Friday, July 01, 2005

A Response to Mr. George H Smith - Part III

Smith contends that faith is also diametrically opposed to reason. He quotes various people in history who have believed in the CHristian claims because they are so unbelievable. As Smith himself writes, "Insofar as faith is possible, it is irrational; insofar as faith is rational, it is impossible... Belief cannot be based on both reason and faith."

I do not know where contemporary philsophers and scientists have come up with the idea of faith and reason being mutually exclusive, but it is sheer and utter nonsense. Faith is simply trust, not blind ignorance; which it has been used to mean due to misconception. Indeed, it even sounds as if Mr. Smith is putting a lot of "faith" in reason, so to speak. I won't belabor the point of fath vs. reason here, as I have done it before (See earlier post by same name "Faith vs. Reason") except to say that faith, that is trust, should only be given when one realizes that it is rational and reasonable to trust a certain person, or in a certain fact. Thus, reason can indeed produce faith, in which case belief is based on both.

Finally, Smith's final philosophical contention is that God's divine attributes are themselves unintelligble. These attributes are classical theological attributes: that God is necessary, an immaterial being (invisible)(, infinite, omnipotent, omniscient, omnibenevolent. I am also not going to belabor the consistancy of God being all-good, and all-powerful against the problem of the existence of evil because I have also written already at length about that in earlier posts. But I am going to respond to SMith's contention that it is impossible for God to exist because God is an incorporeal being. His backing for that particular objection is that a being that exists, and a being that is incorporeal, are mutually exclusive definitions - there are no such things as beings, that exist, that do not have physical form.

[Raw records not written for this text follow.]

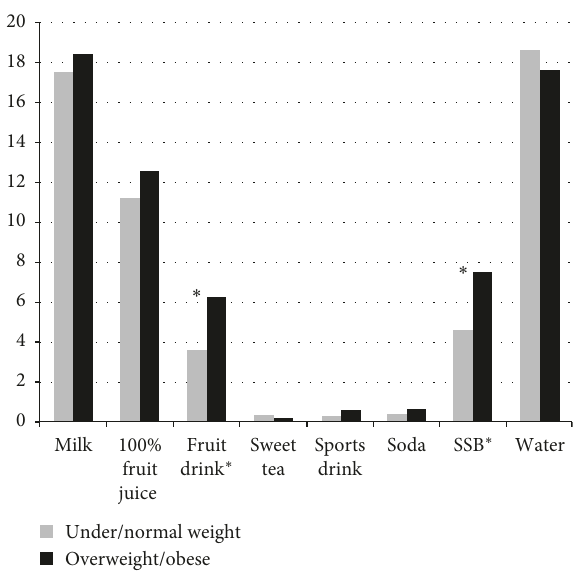
Figure 2: Daily average beverage intake in ounces, by weight status.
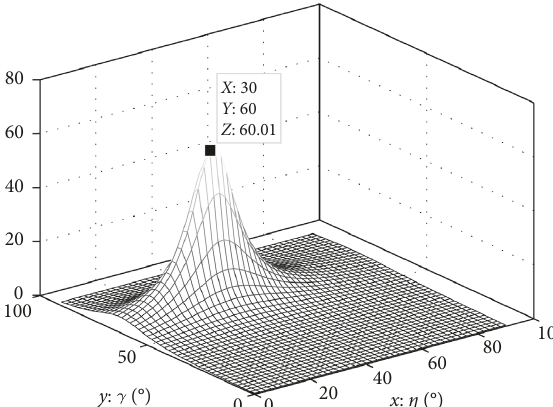
Figure 6: Polarization estimation result with ( θ , ϕ ) � ( 90 ° , 40 ° )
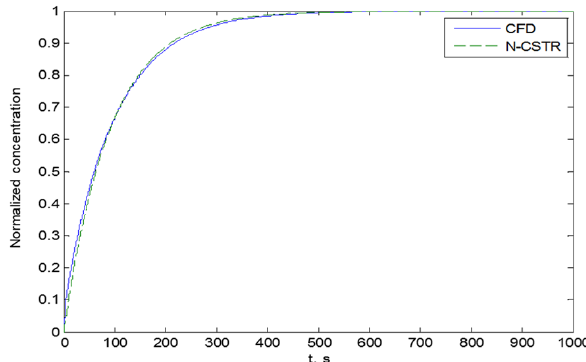
Figure 5. Comparison of F curve output between simulation (CFD) and tracer test (N-CSTR) for configuration I at 78s spacetime. N- CSTR is an acronym (describing “N” CSTRs in series) equivalent to TIS: both refer to the tank-in-series model (see Sect.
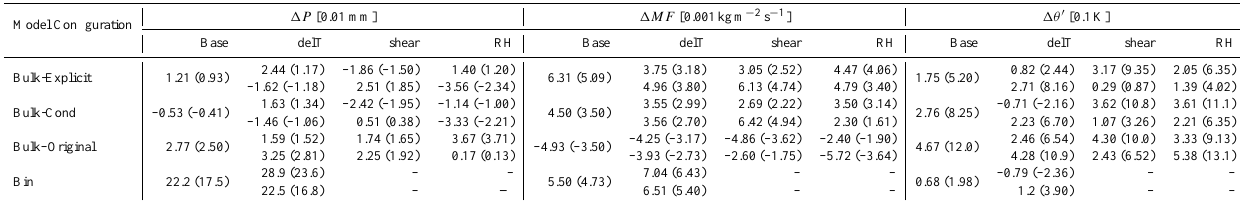
Table 2. Summary of results for the suite of model configurations described in Table 1. The change in precipitation ( 1P ), convective mass flux ( 1MF ), and average potential temperature within the cold pool ( 1θ 0 ) are shown for “Polluted” minus “Clean” conditions. Statistics for 1MF are computed by averaging between t =30 and 120min and between z =2.1 and 9.1km. For 1θ 0 and 1P the results are shown only for t =120min. The percent change relative to the “Clean” case is shown in parentheses. Within each column, the top values correspond to the low perturbation sensitivity simulations while the bottom values correspond to the high perturbation simulations (i.e., the delT25 run is above the delT35 run,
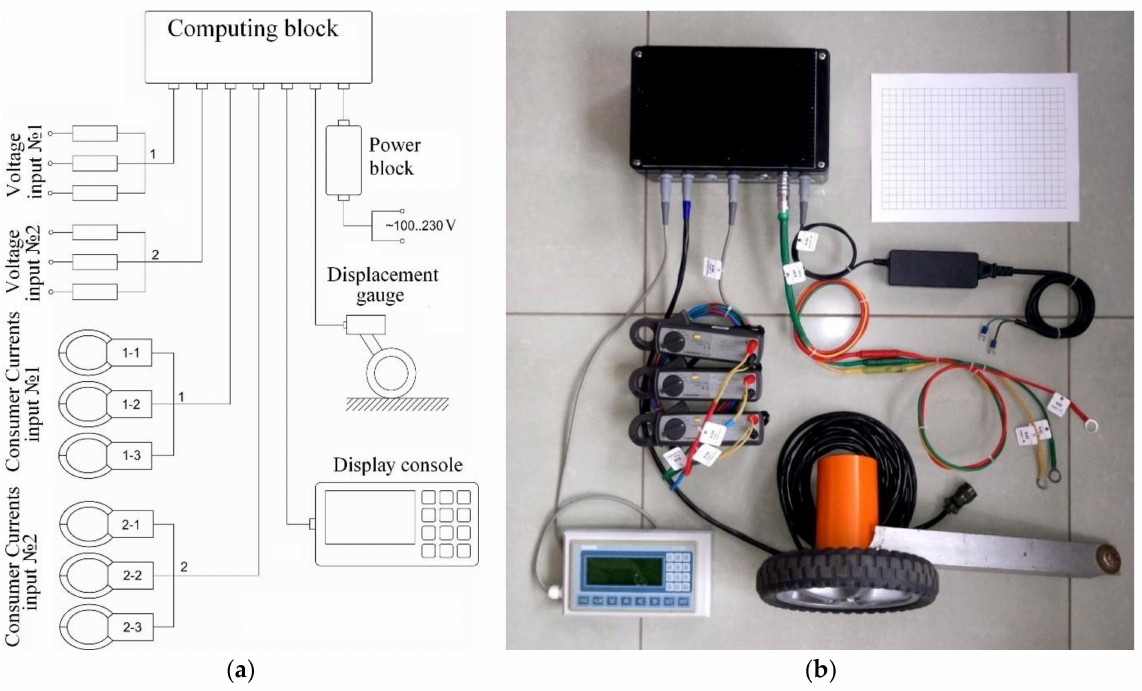
Figure 3. Block diagram ( a ) and general view ( b ) of the VATUR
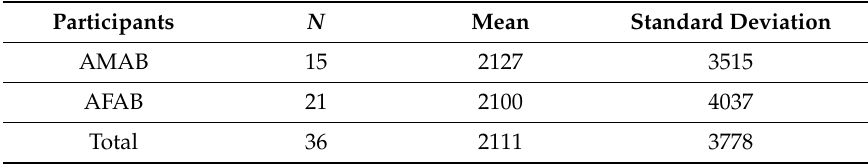
Table 1. Characteristics of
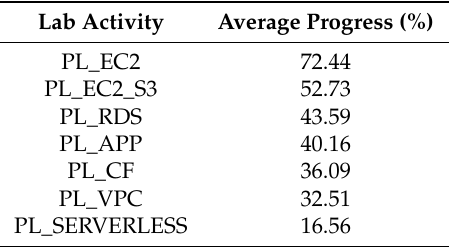
Table 3. Average percentage of progress of the students in each lab activity. Activities are shown in the table in chronological order of appearance in the course material from left to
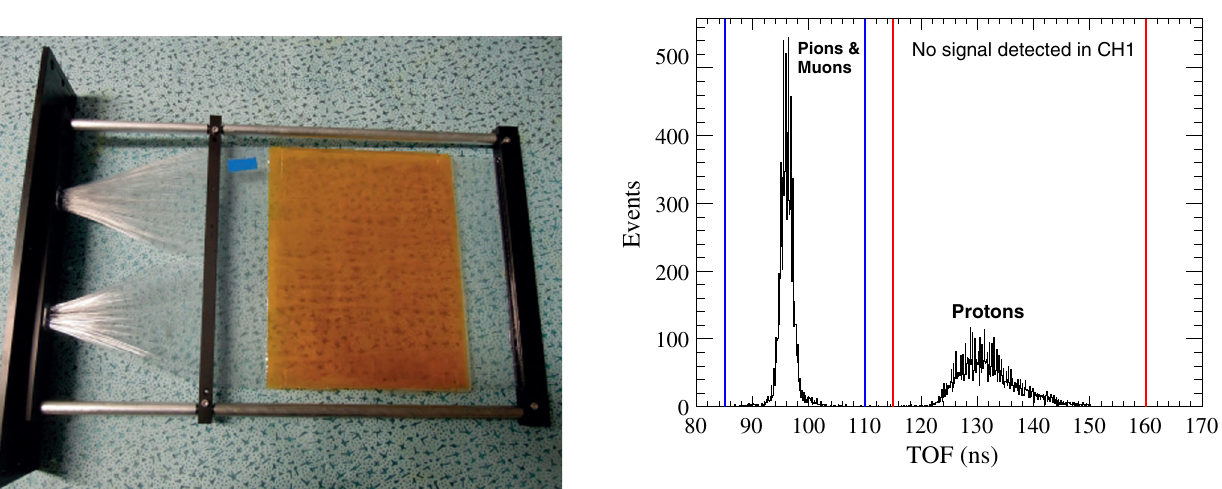
FIG. 12. XBTF module. The fibers are grouped in two clusters which are read-out through conventional PMTs. The coincidence signal of the three XBTFs is forming the beam trigger, which is sent to the experiment as well as to the XBPF monitors.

This is an absurd argument. Actually, it is not an argument at all but rather a presupposition that sounds to me like naturalism, or physicalism, or both. Simply meaning that Smith contends that an incorporeal being cannot exist because he has a prior philosophical committment to naturalism and/or physicalism, which states that everything that exists is a physical entity. It is like a Darwinian biologist claiming that miracles cannot occur because they violate the laws of nature (to which all things are bound to obey) when a miracle is, by definition, something that violates the laws of nature! The miracle is not discounted because of any evidence for or against it, it is dismissed out-of-hand, because of prior intellectual, personal and philosophical committments. All I have to say about that is this: if we allow our biases, and not information and facts, to lead us to discover any truth about anything - then we will never learn any truth at all. We will, instead, be viewing the world through rose-tinted glasses.